### Given material
#####
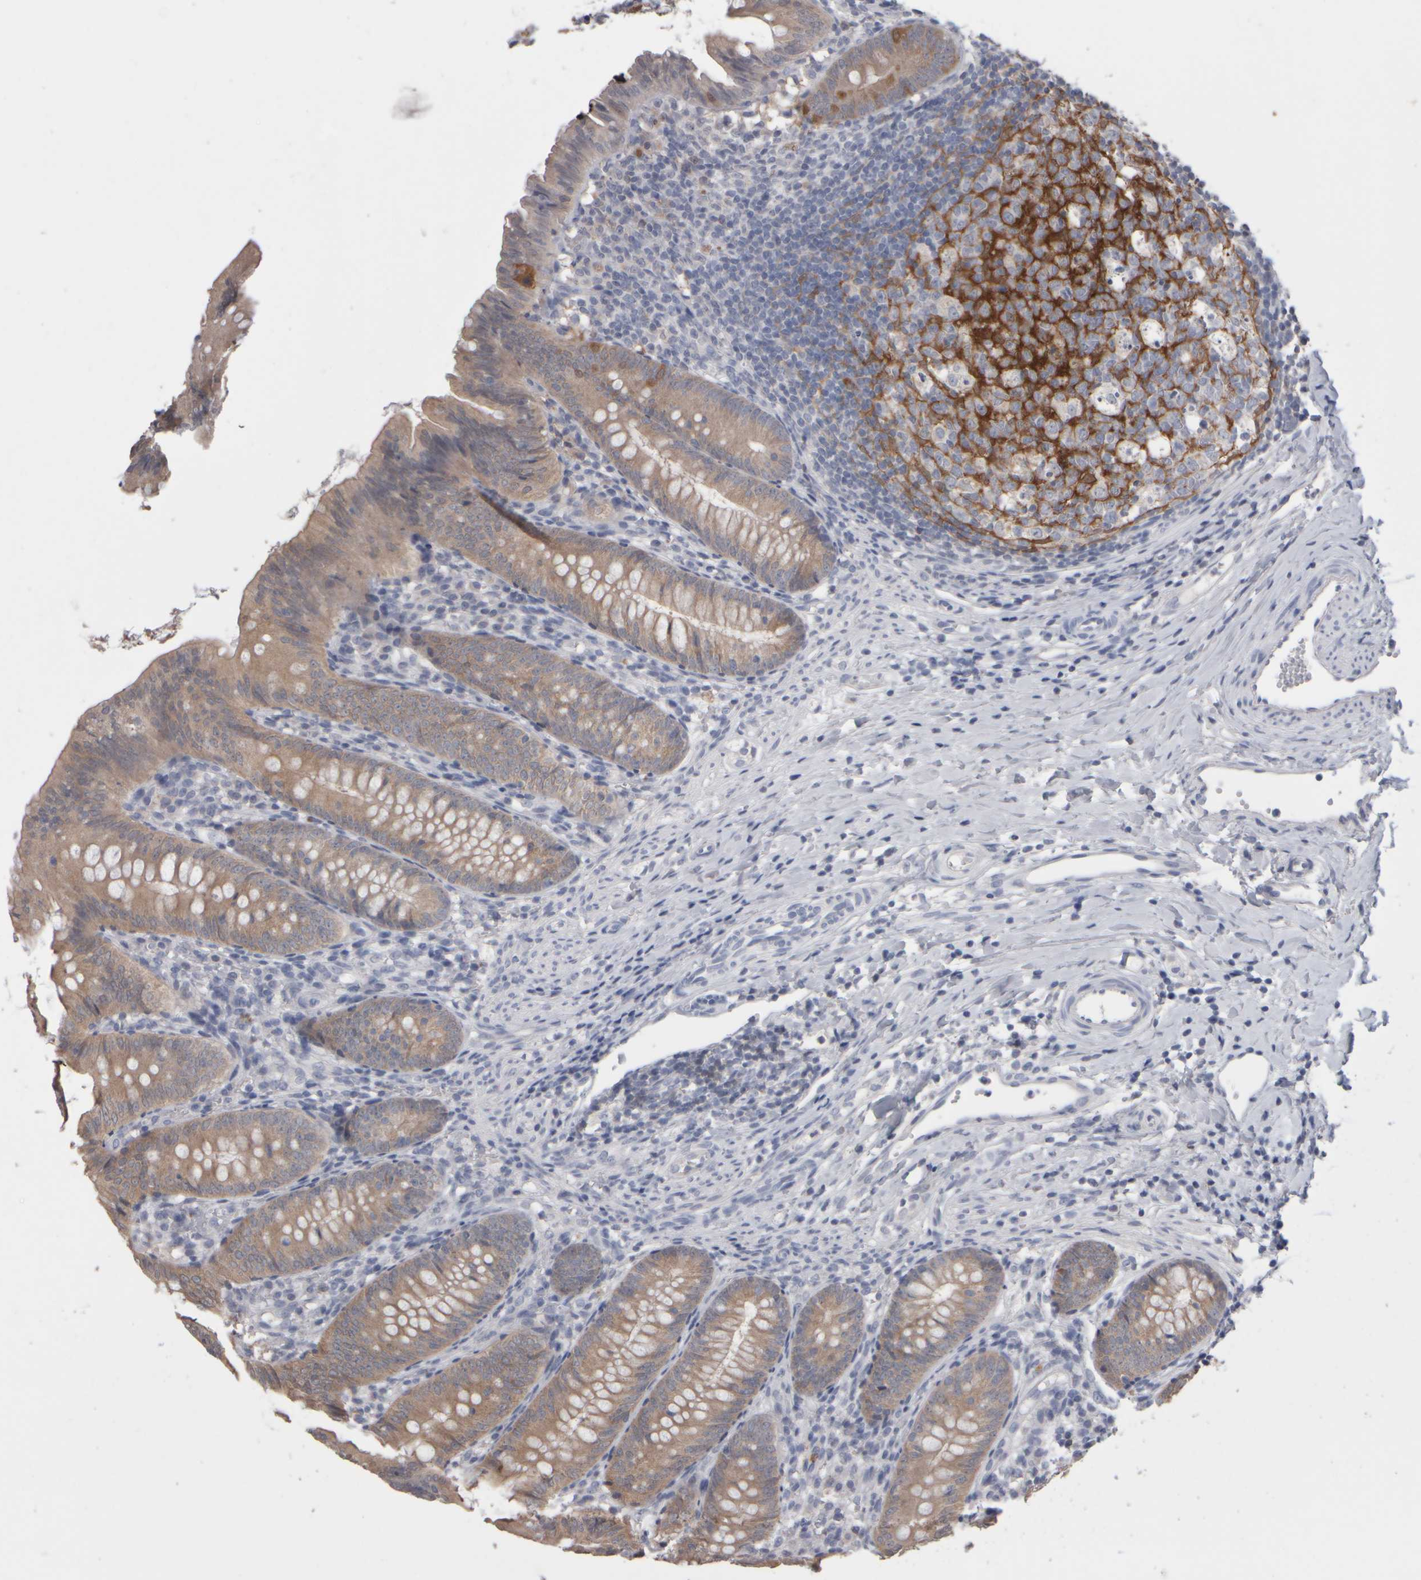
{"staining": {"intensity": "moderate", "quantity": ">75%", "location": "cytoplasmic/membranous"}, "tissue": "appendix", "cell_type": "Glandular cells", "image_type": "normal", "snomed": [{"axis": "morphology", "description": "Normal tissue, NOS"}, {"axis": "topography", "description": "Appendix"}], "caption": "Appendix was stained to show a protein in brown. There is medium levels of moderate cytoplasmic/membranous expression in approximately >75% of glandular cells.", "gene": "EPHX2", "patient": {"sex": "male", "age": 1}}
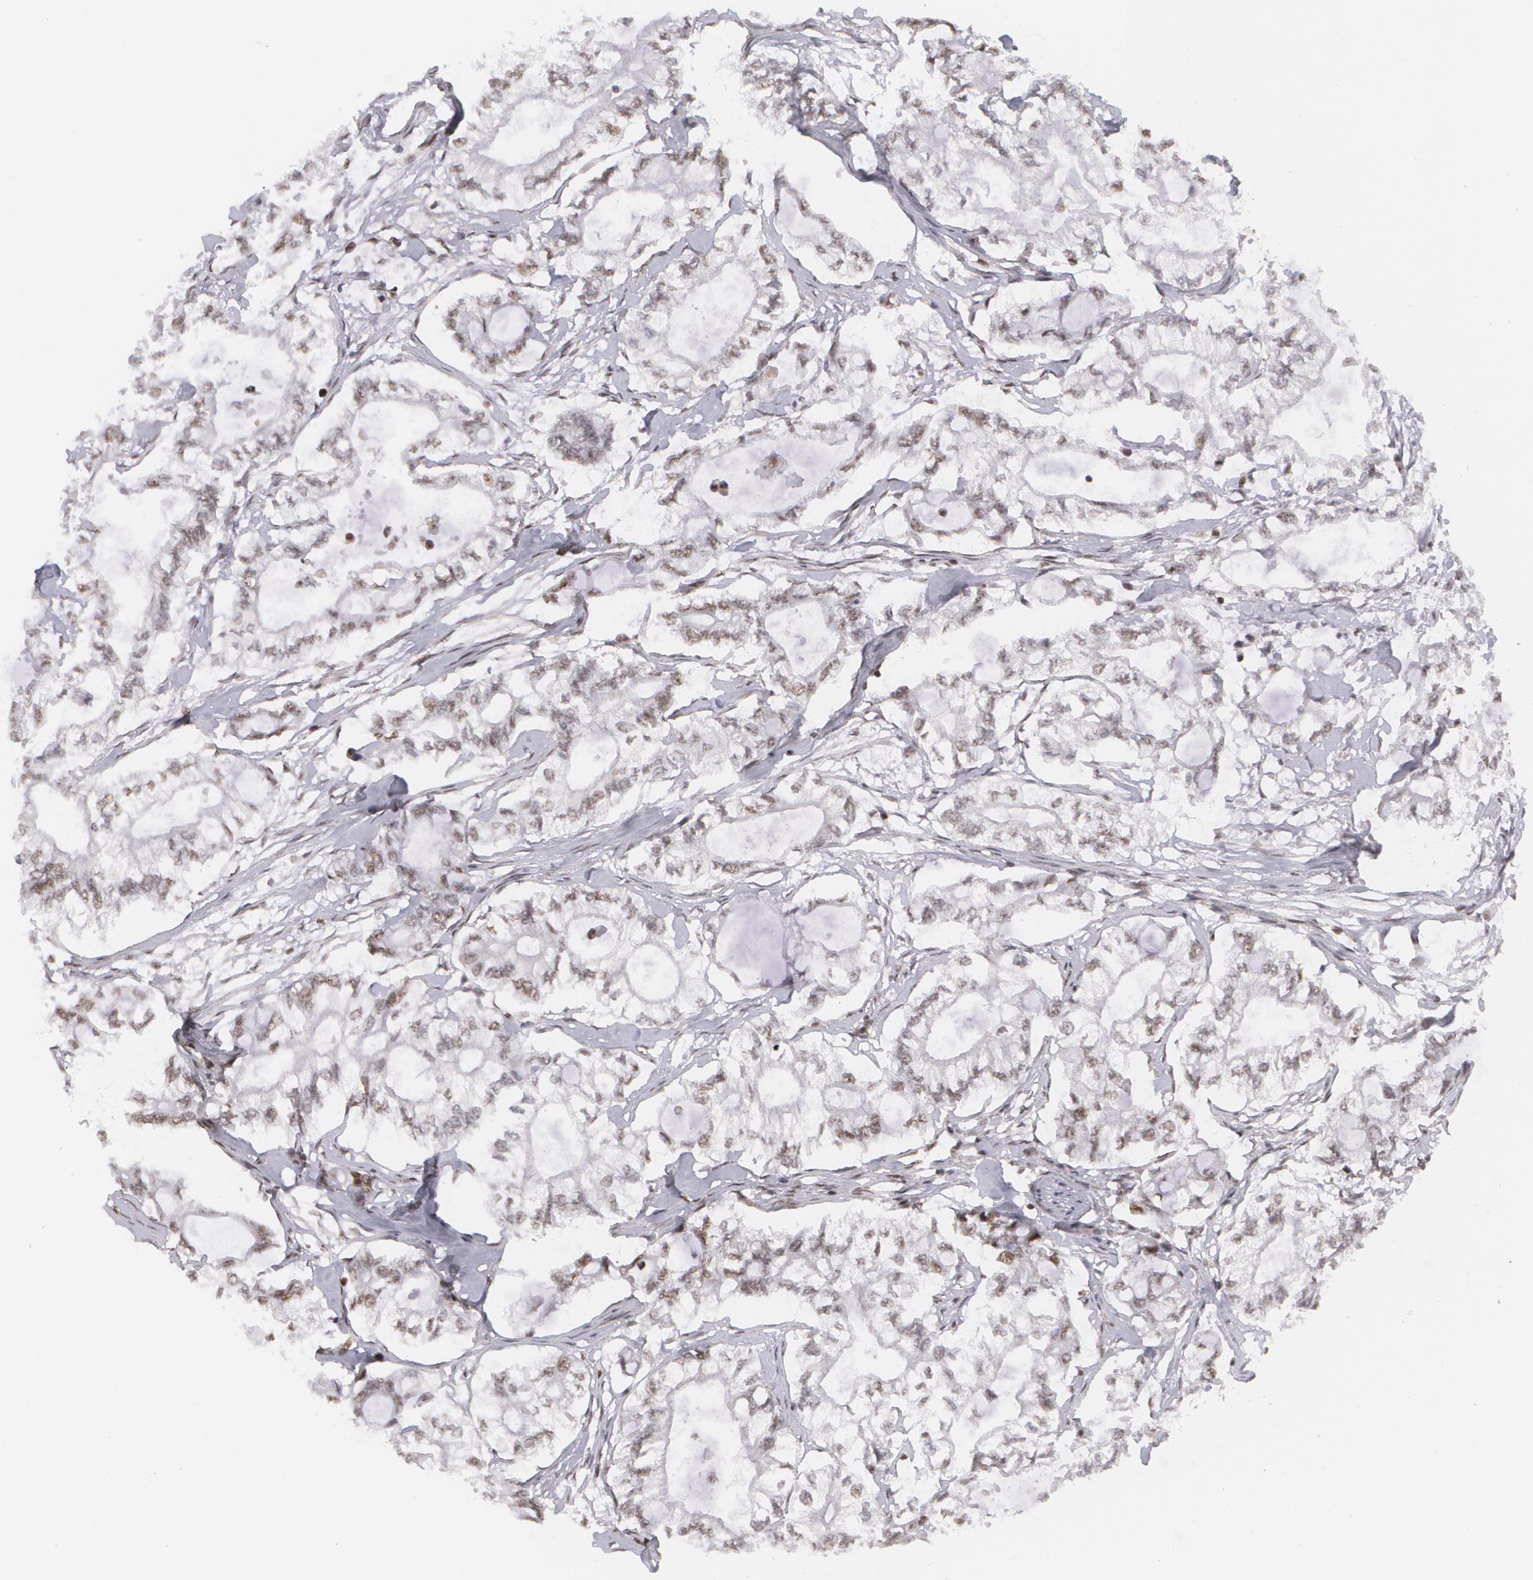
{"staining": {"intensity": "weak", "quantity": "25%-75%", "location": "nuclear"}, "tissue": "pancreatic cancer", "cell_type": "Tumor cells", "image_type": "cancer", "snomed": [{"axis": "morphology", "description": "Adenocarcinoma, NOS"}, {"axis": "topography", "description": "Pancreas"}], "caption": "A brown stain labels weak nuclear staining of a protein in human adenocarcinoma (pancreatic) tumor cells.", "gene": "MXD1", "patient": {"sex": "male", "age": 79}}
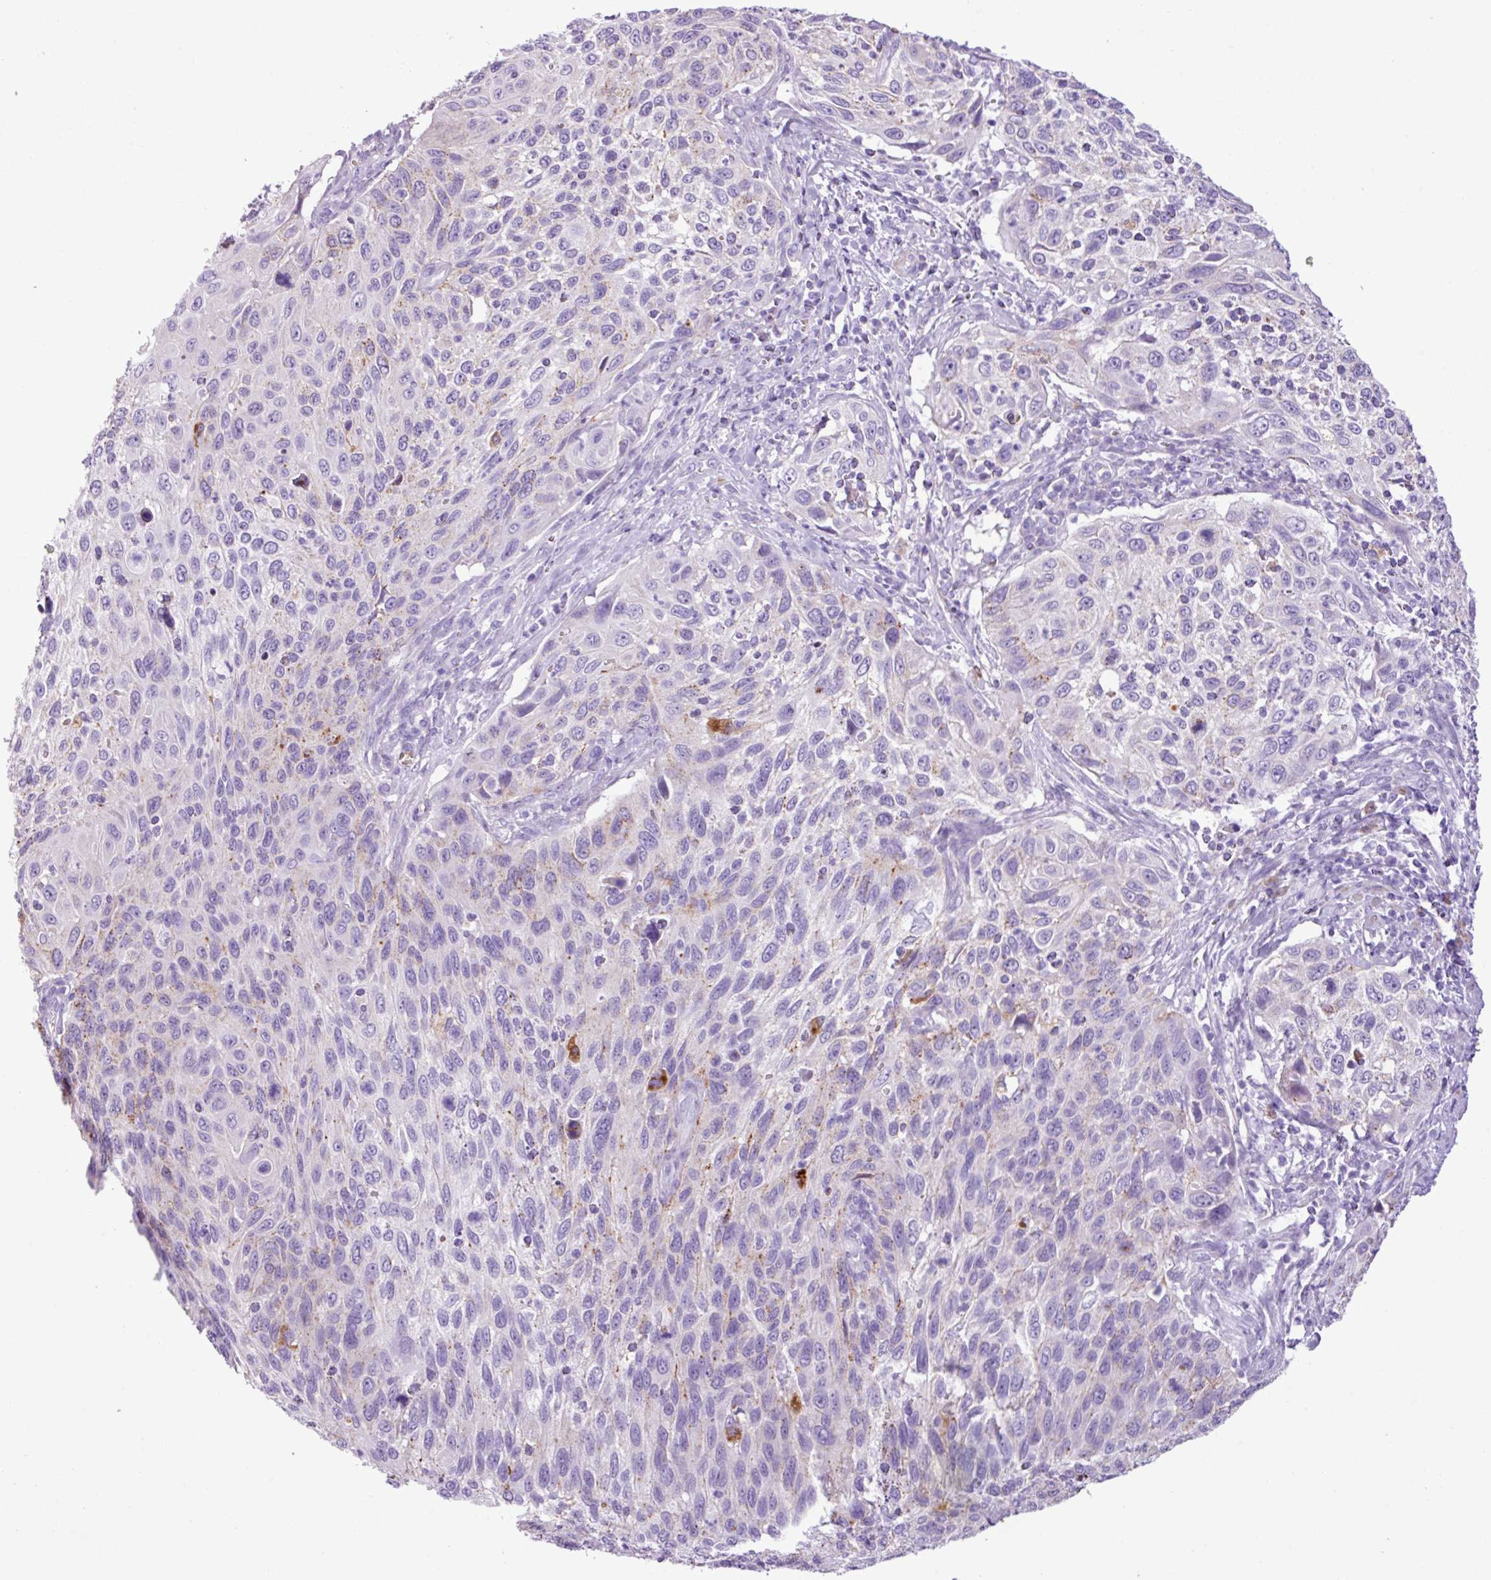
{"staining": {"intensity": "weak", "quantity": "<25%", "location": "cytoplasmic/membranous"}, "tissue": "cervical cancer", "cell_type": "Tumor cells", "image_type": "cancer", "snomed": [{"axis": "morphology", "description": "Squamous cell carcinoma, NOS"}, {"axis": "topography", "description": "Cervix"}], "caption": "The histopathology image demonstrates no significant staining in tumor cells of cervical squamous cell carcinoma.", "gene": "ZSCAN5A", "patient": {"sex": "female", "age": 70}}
#####
### Exercise details
Return the data exactly as it stands, minus the pictures.

### Written answer
{"staining": {"intensity": "moderate", "quantity": ">75%", "location": "cytoplasmic/membranous"}, "tissue": "appendix", "cell_type": "Glandular cells", "image_type": "normal", "snomed": [{"axis": "morphology", "description": "Normal tissue, NOS"}, {"axis": "topography", "description": "Appendix"}], "caption": "Appendix was stained to show a protein in brown. There is medium levels of moderate cytoplasmic/membranous expression in approximately >75% of glandular cells.", "gene": "EPHX2", "patient": {"sex": "male", "age": 1}}
{"staining": {"intensity": "weak", "quantity": "25%-75%", "location": "nuclear"}, "tissue": "pancreatic cancer", "cell_type": "Tumor cells", "image_type": "cancer", "snomed": [{"axis": "morphology", "description": "Adenocarcinoma, NOS"}, {"axis": "topography", "description": "Pancreas"}], "caption": "A brown stain labels weak nuclear staining of a protein in human adenocarcinoma (pancreatic) tumor cells.", "gene": "MXD1", "patient": {"sex": "male", "age": 79}}
{"staining": {"intensity": "weak", "quantity": "<25%", "location": "cytoplasmic/membranous"}, "tissue": "cervical cancer", "cell_type": "Tumor cells", "image_type": "cancer", "snomed": [{"axis": "morphology", "description": "Squamous cell carcinoma, NOS"}, {"axis": "topography", "description": "Cervix"}], "caption": "The histopathology image demonstrates no significant staining in tumor cells of cervical squamous cell carcinoma.", "gene": "ZSCAN5A", "patient": {"sex": "female", "age": 70}}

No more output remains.